Agé de 67 ans, celui qui est président de la Ligue fédérale amateur depuis 2005 devrait être désigné vendredi après-midi par le conseil fédéral à Paris pour assurer l'intérim à la tête de la FFF jusqu'en décembre. Jusqu'à l'assemblée fédérale d'hiver, précisément, fixée au 18 décembre. Fernand Duchaussoy sera le seul candidat proposé par les amateurs tandis que les professionnels ont renoncé à en présenter un. «Les gens trouvent que j'ai la légitimité pour faire l'intérim jusqu'en décembre. On ne parle pas de présidence ad vitam aeternam. En 2012, j'aurais été candidat plus naturellement», explique dans Le Parisien ce professeur de sciences physiques à la retraite et au caractère bien affirmé.
«Je ne serai pas le président de la rupture entre le monde professionnel et le monde amateur. S'il y a divorce, ce ne sera pas de ma faute», répond-il lorsque l'on lui demande comment il pense incarner la «rupture» en succédant à son ami Jean-Pierre Escalettes. «En termes d'éthique, oui, je suis comme Escalettes. Mais j'ai ma personnalité, mon ambition, et j'ai envie de réussir. Ce qui s'est passé ne se reproduira plus jamais.»
Au bord des larmes à Knysna
Etre président de la FFF «est un honneur très important. Une grande partie du monde amateur est derrière moi, reconnaît-il. Mais je suis lucide, ce sera une charge terrible. Je n'arrive pas pendant une période facile.» Concernant l'équipe de France, Fernand Duchaussoy sait maintenant «ce qu'il ne faut plus faire» après avoir observé les événements en Afrique du Sud. «Il y a eu un déni d'autorité à tous les niveaux. Jean-Pierre le reconnaît. Il a toujours travaillé en confiance. Là, sa confiance a été trahie, il s'est trompé sur les hommes.»
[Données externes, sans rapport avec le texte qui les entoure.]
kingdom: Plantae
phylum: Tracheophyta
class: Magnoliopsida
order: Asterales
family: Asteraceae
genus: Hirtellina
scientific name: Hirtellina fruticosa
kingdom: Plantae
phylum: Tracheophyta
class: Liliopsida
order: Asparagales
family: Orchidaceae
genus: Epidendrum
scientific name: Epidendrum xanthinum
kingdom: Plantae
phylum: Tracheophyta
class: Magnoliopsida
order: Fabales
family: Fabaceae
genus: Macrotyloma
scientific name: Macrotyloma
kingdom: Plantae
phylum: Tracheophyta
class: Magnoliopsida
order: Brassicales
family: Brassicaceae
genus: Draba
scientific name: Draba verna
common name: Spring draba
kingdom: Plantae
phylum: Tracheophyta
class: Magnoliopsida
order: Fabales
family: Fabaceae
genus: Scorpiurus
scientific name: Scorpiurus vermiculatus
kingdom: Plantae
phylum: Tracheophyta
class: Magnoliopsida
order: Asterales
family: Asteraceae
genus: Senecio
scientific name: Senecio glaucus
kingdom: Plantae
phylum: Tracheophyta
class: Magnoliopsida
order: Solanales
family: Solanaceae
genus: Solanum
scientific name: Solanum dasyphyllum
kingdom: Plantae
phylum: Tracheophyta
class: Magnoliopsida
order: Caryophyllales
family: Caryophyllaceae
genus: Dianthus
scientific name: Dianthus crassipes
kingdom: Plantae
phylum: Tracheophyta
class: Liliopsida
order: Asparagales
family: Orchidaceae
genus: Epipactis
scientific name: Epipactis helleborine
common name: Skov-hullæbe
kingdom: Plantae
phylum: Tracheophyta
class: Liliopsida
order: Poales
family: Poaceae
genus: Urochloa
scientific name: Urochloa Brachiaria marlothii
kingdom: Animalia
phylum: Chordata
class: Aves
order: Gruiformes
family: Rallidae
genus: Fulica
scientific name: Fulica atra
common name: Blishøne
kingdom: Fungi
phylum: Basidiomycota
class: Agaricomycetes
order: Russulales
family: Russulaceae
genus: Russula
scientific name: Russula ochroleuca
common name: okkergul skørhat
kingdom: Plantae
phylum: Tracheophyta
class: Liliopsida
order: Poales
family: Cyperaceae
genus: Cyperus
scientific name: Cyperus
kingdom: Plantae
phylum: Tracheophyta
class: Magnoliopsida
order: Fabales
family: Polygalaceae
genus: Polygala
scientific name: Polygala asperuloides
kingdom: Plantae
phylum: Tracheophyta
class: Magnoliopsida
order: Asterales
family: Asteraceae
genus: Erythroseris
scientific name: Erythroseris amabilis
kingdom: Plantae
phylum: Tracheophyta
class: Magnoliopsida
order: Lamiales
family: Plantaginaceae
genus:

«J'étais à Knysna le jour de la mutinerie. C'était dramatique, j'ai vu des gens pleurer. Moi-même, j'étais au bord des larmes. J'étais en colère, je le suis toujours», ajoute-t-il en expliquant l'être essentiellement contre les joueurs. «Ils n'avaient pas le droit de faire ça. La vitrine de la FFF s'est brisée, mais les fondations sont solides. Il faudra faire notre deuil, ce sera long. Faire notre deuil ne veut pas dire oublier, mais passer à autre chose.»